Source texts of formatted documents
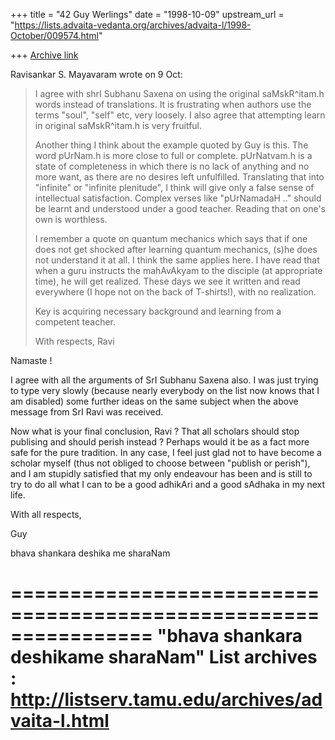 +++
title = "42 Guy Werlings"
date = "1998-10-09"
upstream_url = "https://lists.advaita-vedanta.org/archives/advaita-l/1998-October/009574.html"

+++
[Archive link](https://lists.advaita-vedanta.org/archives/advaita-l/1998-October/009574.html)

Ravisankar S. Mayavaram wrote on 9 Oct:
>
> I agree with shrI Subhanu Saxena on using the original
> saMskR^itam.h words instead of translations. It is frustrating
> when authors use the terms "soul", "self" etc, very loosely. I
> also agree that attempting learn in original saMskR^itam.h is
> very fruitful.
>
> Another thing I think about the example quoted by Guy is this.
> The word pUrNam.h is more close to full or complete. pUrNatvam.h
> is a state of completeness in which there is no lack of anything
> and no more want, as there are no desires left unfulfilled.
> Translating that into "infinite" or "infinite plenitude", I think
> will give only a false sense of intellectual satisfaction.
> Complex verses like "pUrNamadaH .." should be learnt and
> understood under a good teacher. Reading that on one's own is
> worthless.
>
> I remember a quote on quantum mechanics which says that if one
> does not get shocked after learning quantum mechanics, (s)he does
> not understand it at all.  I think the same applies here. I have
> read that when a guru instructs the mahAvAkyam to the disciple
> (at appropriate time), he will get realized. These days we see it
> written and read everywhere (I hope not on the back of
> T-shirts!), with no realization.
>
> Key is acquiring necessary background and learning from a
> competent teacher.
>
> With respects,
> Ravi

 Namaste !

I agree with all the arguments of SrI Subhanu Saxena also. I was just
trying to type very slowly (because nearly everybody on the list now
knows that I am disabled) some further ideas on the same subject when
the above message from SrI Ravi was received.

Now what is your final conclusion, Ravi ? That all scholars should stop
publising and should perish instead ? Perhaps would it be as a fact more
safe for the pure tradition. In any case, I feel just glad not to have
become a scholar myself (thus not obliged to choose between "publish or
perish"), and I am stupidly satisfied that my only endeavour has been
and is still to try to do all what I can to be a good adhikAri and a
good sAdhaka in my next life.

With all respects,

Guy

bhava shankara deshika me sharaNam

================================================================
"bhava shankara deshikame sharaNam"
List archives : http://listserv.tamu.edu/archives/advaita-l.html
================================================================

● Work request:
Copy the source text in every row, leaving out the pictures, and swap each "teacher" for "master" while keeping everything else unchanged.

● Reply to the exercise:
 +++
title = "42 Guy Werlings"
date = "1998-10-09"
upstream_url = "https://lists.advaita-vedanta.org/archives/advaita-l/1998-October/009574.html"

+++
[Archive link](https://lists.advaita-vedanta.org/archives/advaita-l/1998-October/009574.html)

Ravisankar S. Mayavaram wrote on 9 Oct:
>
> I agree with shrI Subhanu Saxena on using the original
> saMskR^itam.h words instead of translations. It is frustrating
> when authors use the terms "soul", "self" etc, very loosely. I
> also agree that attempting learn in original saMskR^itam.h is
> very fruitful.
>
> Another thing I think about the example quoted by Guy is this.
> The word pUrNam.h is more close to full or complete. pUrNatvam.h
> is a state of completeness in which there is no lack of anything
> and no more want, as there are no desires left unfulfilled.
> Translating that into "infinite" or "infinite plenitude", I think
> will give only a false sense of intellectual satisfaction.
> Complex verses like "pUrNamadaH .." should be learnt and
> understood under a good master. Reading that on one's own is
> worthless.
>
> I remember a quote on quantum mechanics which says that if one
> does not get shocked after learning quantum mechanics, (s)he does
> not understand it at all.  I think the same applies here. I have
> read that when a guru instructs the mahAvAkyam to the disciple
> (at appropriate time), he will get realized. These days we see it
> written and read everywhere (I hope not on the back of
> T-shirts!), with no realization.
>
> Key is acquiring necessary background and learning from a
> competent master.
>
> With respects,
> Ravi

 Namaste !

I agree with all the arguments of SrI Subhanu Saxena also. I was just
trying to type very slowly (because nearly everybody on the list now
knows that I am disabled) some further ideas on the same subject when
the above message from SrI Ravi was received.

Now what is your final conclusion, Ravi ? That all scholars should stop
publising and should perish instead ? Perhaps would it be as a fact more
safe for the pure tradition. In any case, I feel just glad not to have
become a scholar myself (thus not obliged to choose between "publish or
perish"), and I am stupidly satisfied that my only endeavour has been
and is still to try to do all what I can to be a good adhikAri and a
good sAdhaka in my next life.

With all respects,

Guy

bhava shankara deshika me sharaNam

================================================================
"bhava shankara deshikame sharaNam"
List archives : http://listserv.tamu.edu/archives/advaita-l.html
================================================================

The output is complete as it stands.